September 4th, 2009 Sue Tupling No comments
Productive dialogue will accelerate business performance

Productive dialogue will accelerate business performance

Good business dialogue cannot be underestimated: it encourages collaboration and creativity and opens up individual and organisational learning and innovation. Dialogue, by definition, is obviously two-way, in that it is between one person and another, but it is also two way in that there is an inner dialogue that has to happen for the overall output to be effective. 

The human brain does not like ambiguity or conflict.  It naturally moves to make a choice: black and white. But often this leads to less effective ‘single loop’ learning, Chris Argyris in his various models of double loop learning, including ladder of inference and high advocacy/inquiry, encourages an internal challenge (an inner mental dialogue) to encourage us to constantly challenge the unconscious processes generate the conclusions and short cuts that our normal reasoning makes.

For example, you get into the office early to get on with some work and find your boss already there.  You try to make conversation, yet your boss is surly and abrupt.  You draw conclusions (in NLP this is part of the meta model ‘complex equivalent) about the ‘facts’ at hand – i.e. boss is surly=I have done something wrong. So you spend the rest of the day worrying and trying to figure out what it is that you have or haven’t done. Suddenly, through your interpretations and inferences about your boss’s behaviour, you are working on a different set of ‘facts’ altogether. And, in actual fact, the boss just feels poorly because he or she has a cold coming on; it is nothing to do with you at all.

This is a very simple example but shows how, with lightening speed of reasoning, the brain automatically makes these conclusions that end up running our lives.  Making us less effective and giving us less freedom of choice.

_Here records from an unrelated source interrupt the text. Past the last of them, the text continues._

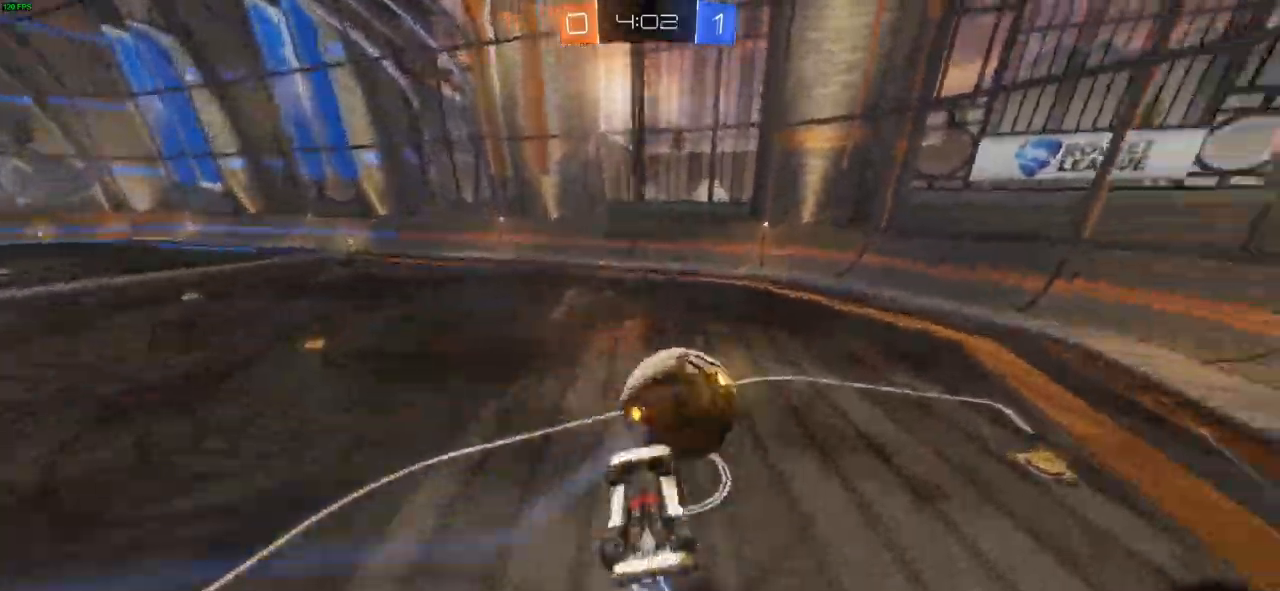
Gameplay with a controller (PlayStation layout); each line is a JSON object with the inputs held at the frame after it (dt_ms = milliseconds from this image to that frame). "events" lists button and stick changes between this image and that frame as [ms after this image, input, new state], when the widget could be followed in between.
{"dt_ms": 500, "buttons": ["R1", "R2"], "left_stick": "right", "right_stick": "center", "events": [[167, "R1", "down"], [217, "left_stick", "right"], [367, "L1", "down"], [450, "L1", "up"]]}
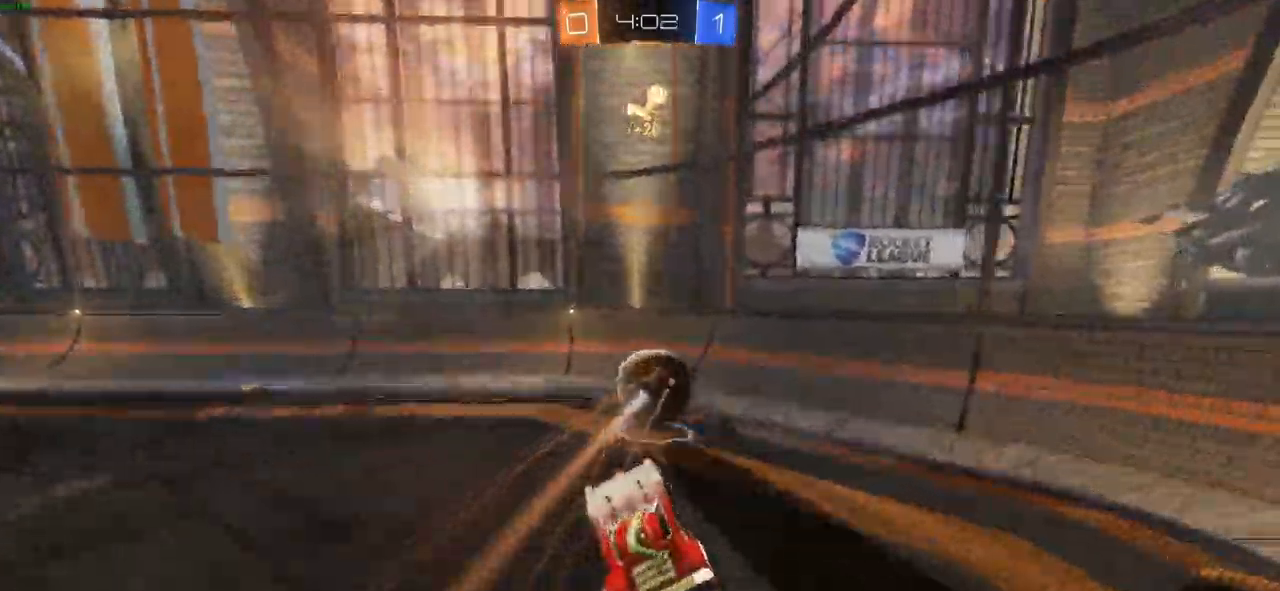
{"dt_ms": 500, "buttons": ["R2"], "left_stick": "center", "right_stick": "center", "events": [[17, "left_stick", "center"], [117, "left_stick", "right"], [283, "left_stick", "center"], [500, "R1", "up"]]}
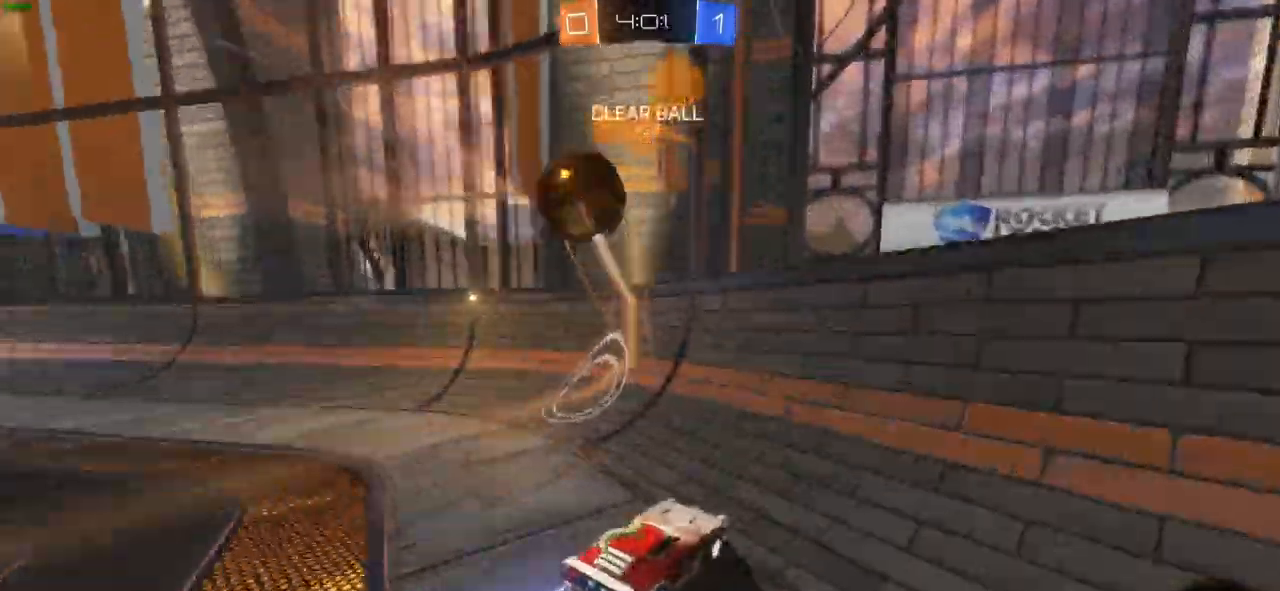
{"dt_ms": 500, "buttons": ["CIRCLE", "R2"], "left_stick": "center", "right_stick": "center", "events": [[50, "R1", "down"], [100, "CIRCLE", "down"], [100, "R1", "up"], [100, "left_stick", "left"], [300, "left_stick", "center"]]}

So we need to train our brains to hold the ‘deep structure’ of meaning without running away with the wrong conclusions.

F. Scott Fitzgerald said: “The test of a first-rate intelligence is the ability to hold two opposed ideas in the mind at the same time, and still retain the ability to function.” And he has a point.  It is ‘painful’ for our brains to hold different, possibly opposing, ideas about the same fact without jumping to one ‘right’ conclusion.  But by looking closely at the information on which we have built our ‘house of conclusions’ will help us to be more accurate and structured in our thinking and then our dialogues and conversations will be very powerful.

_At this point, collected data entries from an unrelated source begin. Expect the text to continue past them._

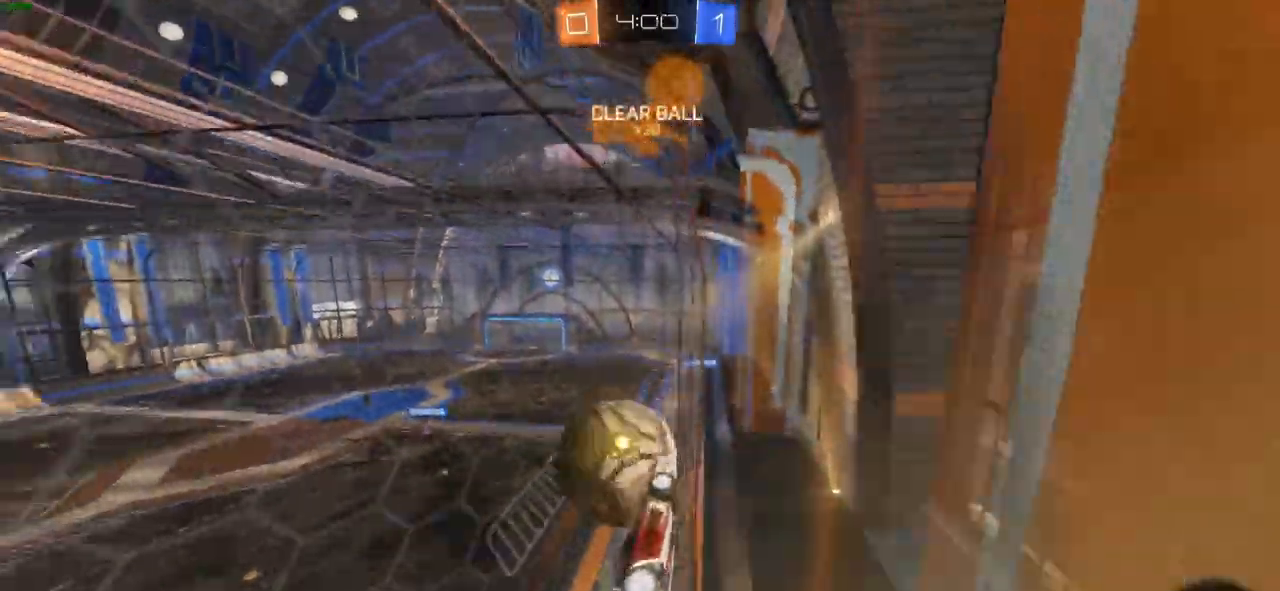
{"dt_ms": 500, "buttons": ["R1", "R2"], "left_stick": "center", "right_stick": "center", "events": [[317, "CIRCLE", "up"], [317, "left_stick", "center"], [350, "R1", "down"], [450, "R1", "up"], [500, "R1", "down"]]}
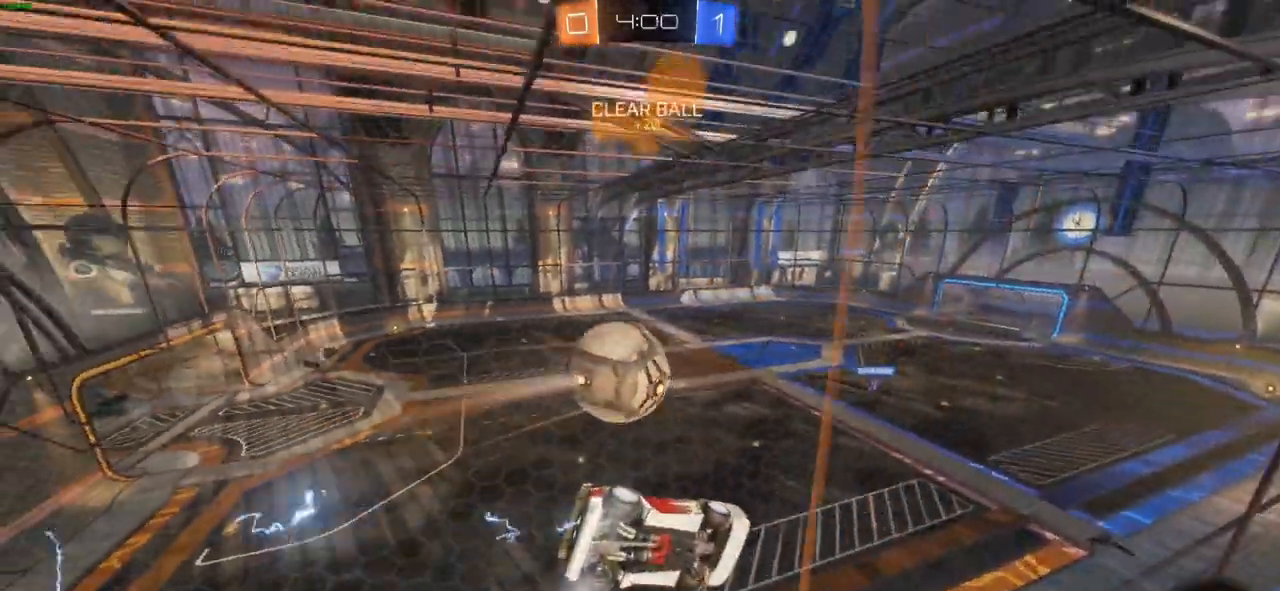
{"dt_ms": 1000, "buttons": ["CIRCLE", "R2"], "left_stick": "center", "right_stick": "center"}
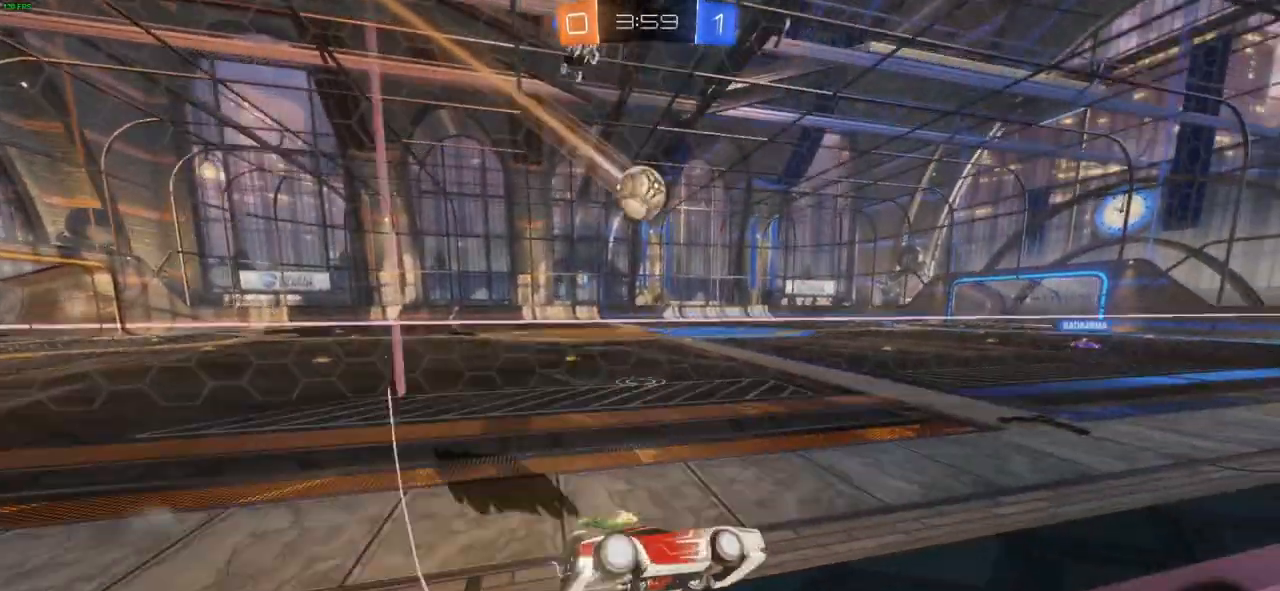
{"dt_ms": 500, "buttons": ["CIRCLE", "R2"], "left_stick": "left", "right_stick": "center", "events": [[150, "left_stick", "left"]]}
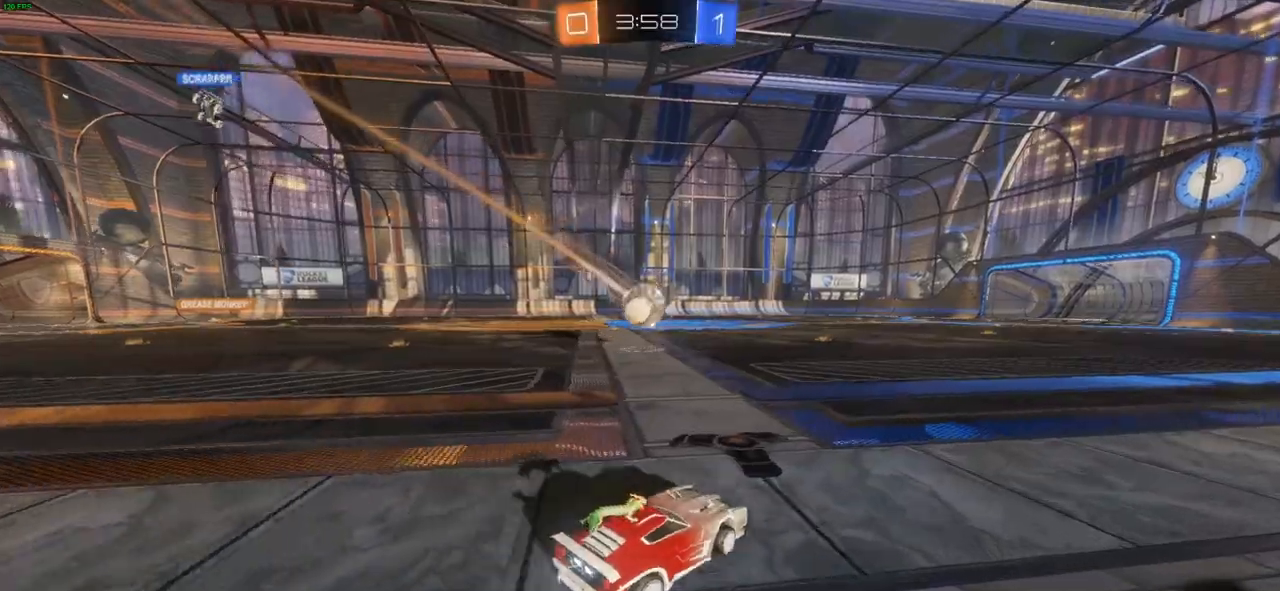
{"dt_ms": 500, "buttons": ["CROSS", "R2"], "left_stick": "center", "right_stick": "center", "events": [[267, "left_stick", "up"], [283, "CIRCLE", "up"], [283, "CROSS", "down"], [417, "left_stick", "center"]]}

So this requires some detective work.  Much of our thinking is based on the conclusions we have drawn (as part of this automatic and unconscious process). Chris Argyris in his ‘Ladder of Inference’ recksons it goes like this:

  1. We have ‘data’ presented to us – statistics, a reaction, words, expression
  2. We select the data to use as part of our thinking – a comment, information etc
  3. We interpret this data and add meaning to it
  4. We draw conclusions from these interpretations – this helps our brain to put a label on what is happening (and boy, do our brains like labels!!), which helps to explain it and propose action from it

This is a ‘pattern’ that we do subconsciously, with lighting speed.  But if we can learn how to slow this process down, break it up and do some detective work so that we use the right data, make sure we have all the data we need and then draw the most useful conclusions, our lives will be so much better!

The other day I had a client say to me: “We need to do more online PR and focus on improving SEO”.  I took this as a criticism that we weren’t doing enough and the client was unhappy.  However, after a couple of days and another conversation I realised that the client was so delighted with what we are doing that they want more of it; and after reading our blog posts they are keen to move into blogging and other social media to improve their online marketing!

Here’s what to do to be a ‘thinking detective’:

  1. Put your ‘critic’s’ head on and retrace your thinking steps.  What data did you select? What caught your attention? What are you considering unimportant here?  Quite often we focus our attention on what is wrong rather than what is going well!
  2. Then retrace your thinking: how did you interpret the data you selected? What filters did you put on it (i.e. a negative one?)? What assumptions and presuppositions did you make?  i.e. in the example above I assumed the client was unhappy, and I presupposed that we weren’t doing enough online work.  That clouded the rest of my entire thinking processes.